4,380 posts, read 4,449,008 times
Reputation: 4438
Quote:
Originally Posted by dramateacher74 View Post
Hello all,

My problem is that it seems like it's almost impossible to find women who don't have AND don't want kids (and who don't smoke, but that's another problem).
It's equally difficult to find single, non-smoking, child-free by choice men in the 35-45 age range as well. Like you, I like children but don't plan on having any of my own at this point. Among my single male friends, very few of them don't have children.

Quote:
Originally Posted by the minx View Post
He said he's part of several meetup groups.
Meetup groups don't seem to be great when it comes to match making. I don't hear good things about them.
I've been a Meetup organizer for over 5 years. While it is true the majority of Meetup members are single, a lot of them are newly single and aren't looking to date-they just want to get out of the house and are finding all their friends are couples. Or they are new in town and don't know anyone. I know people who have met and dated through Meetup but I can only think of two couples who've been together for any length of time (i.e. over a year) and a whole lot more who've broken up.

The rule of thumb I use for myself is if a person does not have dating and relationships as one of their topics of interest or if they are not in any dating related groups (singles, speed dating, etc), I assume they aren't looking to date until I'm told otherwise.

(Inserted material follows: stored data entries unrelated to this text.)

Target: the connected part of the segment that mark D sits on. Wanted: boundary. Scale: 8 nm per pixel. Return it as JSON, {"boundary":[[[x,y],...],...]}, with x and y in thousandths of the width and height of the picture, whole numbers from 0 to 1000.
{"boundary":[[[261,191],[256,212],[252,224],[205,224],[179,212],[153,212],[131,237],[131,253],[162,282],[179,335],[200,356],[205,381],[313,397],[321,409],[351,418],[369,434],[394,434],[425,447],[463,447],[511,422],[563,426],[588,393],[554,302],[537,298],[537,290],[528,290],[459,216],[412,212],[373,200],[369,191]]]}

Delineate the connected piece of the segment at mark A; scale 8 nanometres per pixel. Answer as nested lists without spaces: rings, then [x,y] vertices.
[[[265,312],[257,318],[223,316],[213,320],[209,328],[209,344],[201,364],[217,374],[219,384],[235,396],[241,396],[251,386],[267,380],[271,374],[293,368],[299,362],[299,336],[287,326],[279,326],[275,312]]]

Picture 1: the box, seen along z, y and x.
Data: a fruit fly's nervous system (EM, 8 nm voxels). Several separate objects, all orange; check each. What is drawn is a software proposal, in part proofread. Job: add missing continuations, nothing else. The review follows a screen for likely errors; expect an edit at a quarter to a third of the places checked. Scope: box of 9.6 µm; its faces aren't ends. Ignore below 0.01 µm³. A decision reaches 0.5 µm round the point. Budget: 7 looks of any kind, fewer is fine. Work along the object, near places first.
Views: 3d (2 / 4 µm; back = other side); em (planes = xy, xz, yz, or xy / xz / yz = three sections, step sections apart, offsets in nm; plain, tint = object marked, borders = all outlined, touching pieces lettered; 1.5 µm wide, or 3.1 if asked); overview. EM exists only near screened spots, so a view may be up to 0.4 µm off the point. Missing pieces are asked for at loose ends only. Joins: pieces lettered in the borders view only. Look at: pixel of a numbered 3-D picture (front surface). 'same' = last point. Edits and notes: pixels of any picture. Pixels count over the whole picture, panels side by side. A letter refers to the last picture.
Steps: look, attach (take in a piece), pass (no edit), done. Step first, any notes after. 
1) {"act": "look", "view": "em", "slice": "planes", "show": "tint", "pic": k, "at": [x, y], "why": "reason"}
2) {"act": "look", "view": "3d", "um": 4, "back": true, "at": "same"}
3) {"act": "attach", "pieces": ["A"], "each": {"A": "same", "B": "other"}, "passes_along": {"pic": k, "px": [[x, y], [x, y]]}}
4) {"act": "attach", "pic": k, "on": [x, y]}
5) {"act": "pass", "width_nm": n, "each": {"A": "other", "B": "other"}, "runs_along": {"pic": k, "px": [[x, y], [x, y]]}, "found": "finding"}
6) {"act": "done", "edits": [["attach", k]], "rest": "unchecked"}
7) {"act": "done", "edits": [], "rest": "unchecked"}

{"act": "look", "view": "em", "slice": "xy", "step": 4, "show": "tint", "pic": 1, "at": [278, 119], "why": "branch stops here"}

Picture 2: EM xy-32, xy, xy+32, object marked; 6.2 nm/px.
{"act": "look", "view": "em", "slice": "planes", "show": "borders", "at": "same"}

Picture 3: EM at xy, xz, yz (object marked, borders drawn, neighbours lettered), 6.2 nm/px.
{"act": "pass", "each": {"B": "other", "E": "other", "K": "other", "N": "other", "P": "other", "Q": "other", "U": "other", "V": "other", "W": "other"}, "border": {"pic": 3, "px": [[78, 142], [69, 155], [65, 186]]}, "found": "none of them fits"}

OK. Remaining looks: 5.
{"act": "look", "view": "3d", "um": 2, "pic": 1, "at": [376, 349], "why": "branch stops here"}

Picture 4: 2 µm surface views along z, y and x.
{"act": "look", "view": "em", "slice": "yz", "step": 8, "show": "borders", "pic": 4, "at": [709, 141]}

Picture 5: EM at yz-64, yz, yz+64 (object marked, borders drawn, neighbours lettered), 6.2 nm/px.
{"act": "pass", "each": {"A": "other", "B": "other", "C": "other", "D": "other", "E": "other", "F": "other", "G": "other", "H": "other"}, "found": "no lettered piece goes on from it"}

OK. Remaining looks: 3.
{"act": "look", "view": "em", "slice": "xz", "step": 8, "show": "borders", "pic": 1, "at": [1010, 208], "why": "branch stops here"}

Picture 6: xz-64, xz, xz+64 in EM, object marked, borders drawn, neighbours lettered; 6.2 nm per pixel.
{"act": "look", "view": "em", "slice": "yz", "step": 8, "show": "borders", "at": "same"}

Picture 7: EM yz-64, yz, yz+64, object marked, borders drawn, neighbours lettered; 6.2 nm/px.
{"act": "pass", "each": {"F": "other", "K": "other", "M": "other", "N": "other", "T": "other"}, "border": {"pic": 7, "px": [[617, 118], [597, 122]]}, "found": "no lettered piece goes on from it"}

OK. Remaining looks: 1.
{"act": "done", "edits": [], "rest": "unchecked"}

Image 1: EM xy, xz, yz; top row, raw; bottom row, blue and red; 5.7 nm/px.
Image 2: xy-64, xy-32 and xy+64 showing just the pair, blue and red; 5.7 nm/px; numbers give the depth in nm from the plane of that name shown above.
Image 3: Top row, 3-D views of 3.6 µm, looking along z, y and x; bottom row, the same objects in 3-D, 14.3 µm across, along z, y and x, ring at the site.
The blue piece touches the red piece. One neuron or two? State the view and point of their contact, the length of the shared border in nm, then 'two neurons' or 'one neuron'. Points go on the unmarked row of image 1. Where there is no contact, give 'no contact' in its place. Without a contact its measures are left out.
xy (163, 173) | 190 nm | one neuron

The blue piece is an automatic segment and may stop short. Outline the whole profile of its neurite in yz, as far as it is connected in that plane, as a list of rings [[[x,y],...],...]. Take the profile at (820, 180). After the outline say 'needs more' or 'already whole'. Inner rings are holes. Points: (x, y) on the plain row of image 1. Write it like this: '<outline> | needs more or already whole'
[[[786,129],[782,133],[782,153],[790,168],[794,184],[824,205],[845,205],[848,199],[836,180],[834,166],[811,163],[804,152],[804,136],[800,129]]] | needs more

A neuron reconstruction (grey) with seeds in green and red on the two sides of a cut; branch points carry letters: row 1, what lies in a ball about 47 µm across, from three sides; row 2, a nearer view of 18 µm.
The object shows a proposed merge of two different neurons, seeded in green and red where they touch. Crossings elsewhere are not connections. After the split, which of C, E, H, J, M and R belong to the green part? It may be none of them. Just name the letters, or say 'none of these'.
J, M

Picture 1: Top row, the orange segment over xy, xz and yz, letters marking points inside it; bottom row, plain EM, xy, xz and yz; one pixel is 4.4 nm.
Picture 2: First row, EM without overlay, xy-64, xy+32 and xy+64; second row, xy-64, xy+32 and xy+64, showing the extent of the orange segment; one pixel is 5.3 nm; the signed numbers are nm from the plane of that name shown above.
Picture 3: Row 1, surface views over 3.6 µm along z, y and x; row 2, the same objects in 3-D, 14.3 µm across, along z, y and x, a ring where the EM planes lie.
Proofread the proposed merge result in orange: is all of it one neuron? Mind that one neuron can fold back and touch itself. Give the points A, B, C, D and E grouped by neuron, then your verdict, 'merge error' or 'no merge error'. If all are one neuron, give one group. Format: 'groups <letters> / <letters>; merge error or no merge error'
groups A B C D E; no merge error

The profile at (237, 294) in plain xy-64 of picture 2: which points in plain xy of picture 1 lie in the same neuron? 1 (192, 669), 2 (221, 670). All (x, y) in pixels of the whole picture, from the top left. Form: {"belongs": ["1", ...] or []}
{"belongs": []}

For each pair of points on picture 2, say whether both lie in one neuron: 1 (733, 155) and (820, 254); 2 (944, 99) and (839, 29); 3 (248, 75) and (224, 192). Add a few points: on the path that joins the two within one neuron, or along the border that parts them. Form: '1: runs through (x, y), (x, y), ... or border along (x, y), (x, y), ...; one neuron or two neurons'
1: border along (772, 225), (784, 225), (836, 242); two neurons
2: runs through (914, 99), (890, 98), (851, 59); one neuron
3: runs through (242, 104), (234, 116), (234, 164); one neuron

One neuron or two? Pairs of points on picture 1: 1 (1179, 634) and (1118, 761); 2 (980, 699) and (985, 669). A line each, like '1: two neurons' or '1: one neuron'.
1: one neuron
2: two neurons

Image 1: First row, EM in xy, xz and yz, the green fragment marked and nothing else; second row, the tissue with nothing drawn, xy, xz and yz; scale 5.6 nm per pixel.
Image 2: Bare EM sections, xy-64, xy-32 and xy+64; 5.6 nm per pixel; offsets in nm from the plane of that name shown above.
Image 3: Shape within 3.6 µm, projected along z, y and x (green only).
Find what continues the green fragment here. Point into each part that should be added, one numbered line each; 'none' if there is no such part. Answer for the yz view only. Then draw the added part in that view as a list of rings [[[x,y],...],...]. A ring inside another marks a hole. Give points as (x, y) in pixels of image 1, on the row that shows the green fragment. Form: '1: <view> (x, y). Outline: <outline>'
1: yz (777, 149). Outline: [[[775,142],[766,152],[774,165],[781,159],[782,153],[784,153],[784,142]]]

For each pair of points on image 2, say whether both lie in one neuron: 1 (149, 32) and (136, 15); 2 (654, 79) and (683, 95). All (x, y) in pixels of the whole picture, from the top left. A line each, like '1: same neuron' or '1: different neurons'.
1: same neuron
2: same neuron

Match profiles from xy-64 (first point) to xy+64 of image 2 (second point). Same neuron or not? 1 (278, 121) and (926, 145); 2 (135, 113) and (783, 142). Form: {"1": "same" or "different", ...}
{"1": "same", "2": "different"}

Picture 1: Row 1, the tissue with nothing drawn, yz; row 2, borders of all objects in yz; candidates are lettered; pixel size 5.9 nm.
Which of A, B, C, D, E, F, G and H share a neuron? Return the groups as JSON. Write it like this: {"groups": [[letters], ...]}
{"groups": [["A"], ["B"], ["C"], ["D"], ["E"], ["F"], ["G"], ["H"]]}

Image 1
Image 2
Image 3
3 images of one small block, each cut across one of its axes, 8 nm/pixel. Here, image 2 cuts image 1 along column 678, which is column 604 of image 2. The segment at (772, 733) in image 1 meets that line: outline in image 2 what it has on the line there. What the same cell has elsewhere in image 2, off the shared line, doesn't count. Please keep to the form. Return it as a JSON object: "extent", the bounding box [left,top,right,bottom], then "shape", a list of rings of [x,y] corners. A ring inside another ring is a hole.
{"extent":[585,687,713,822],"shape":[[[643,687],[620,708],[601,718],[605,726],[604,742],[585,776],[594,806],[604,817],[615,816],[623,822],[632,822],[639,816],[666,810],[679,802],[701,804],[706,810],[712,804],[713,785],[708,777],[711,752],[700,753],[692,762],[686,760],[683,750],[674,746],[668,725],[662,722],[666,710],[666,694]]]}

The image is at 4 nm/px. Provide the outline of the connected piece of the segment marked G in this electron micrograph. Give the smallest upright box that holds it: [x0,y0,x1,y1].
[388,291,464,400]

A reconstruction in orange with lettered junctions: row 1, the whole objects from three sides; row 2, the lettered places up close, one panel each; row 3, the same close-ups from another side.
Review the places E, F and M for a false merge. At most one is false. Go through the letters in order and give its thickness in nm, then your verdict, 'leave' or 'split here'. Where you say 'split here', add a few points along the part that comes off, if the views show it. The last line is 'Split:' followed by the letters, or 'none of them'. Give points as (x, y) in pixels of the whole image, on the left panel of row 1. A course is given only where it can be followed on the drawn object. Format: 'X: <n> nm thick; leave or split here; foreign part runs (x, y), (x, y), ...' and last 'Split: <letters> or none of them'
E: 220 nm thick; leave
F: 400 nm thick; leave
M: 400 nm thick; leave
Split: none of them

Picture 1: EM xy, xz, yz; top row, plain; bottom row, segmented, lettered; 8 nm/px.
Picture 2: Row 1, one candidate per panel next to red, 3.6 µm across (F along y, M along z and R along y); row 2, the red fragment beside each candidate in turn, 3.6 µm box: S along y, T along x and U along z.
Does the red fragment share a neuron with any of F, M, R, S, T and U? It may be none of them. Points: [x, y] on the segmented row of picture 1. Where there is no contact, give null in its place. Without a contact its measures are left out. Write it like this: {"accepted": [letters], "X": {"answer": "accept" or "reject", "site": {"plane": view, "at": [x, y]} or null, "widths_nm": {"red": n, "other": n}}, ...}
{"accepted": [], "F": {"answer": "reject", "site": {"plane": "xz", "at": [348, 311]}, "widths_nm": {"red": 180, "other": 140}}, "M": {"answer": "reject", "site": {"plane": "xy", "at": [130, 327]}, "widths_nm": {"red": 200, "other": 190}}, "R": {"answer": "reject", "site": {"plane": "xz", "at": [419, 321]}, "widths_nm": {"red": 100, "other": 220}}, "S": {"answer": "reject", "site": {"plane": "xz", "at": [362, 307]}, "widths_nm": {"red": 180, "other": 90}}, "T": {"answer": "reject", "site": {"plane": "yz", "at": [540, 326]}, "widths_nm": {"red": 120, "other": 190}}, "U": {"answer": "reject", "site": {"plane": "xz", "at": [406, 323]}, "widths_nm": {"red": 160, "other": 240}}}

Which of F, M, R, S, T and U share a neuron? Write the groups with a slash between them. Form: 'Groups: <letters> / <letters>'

I've also found that the Meetup community of regulars tends to be small and when dating someone you meet through Meetup, unless you are incredibly discreet about it, everyone in the group knows and it quickly starts to feel you are dating the whole group instead of just each other (speaking from experience on that one).

Meetup more and more seems to be getting a reputation as a dating site and while there are certainly groups catering to those looking to meet someone, that is not the site's overall intention.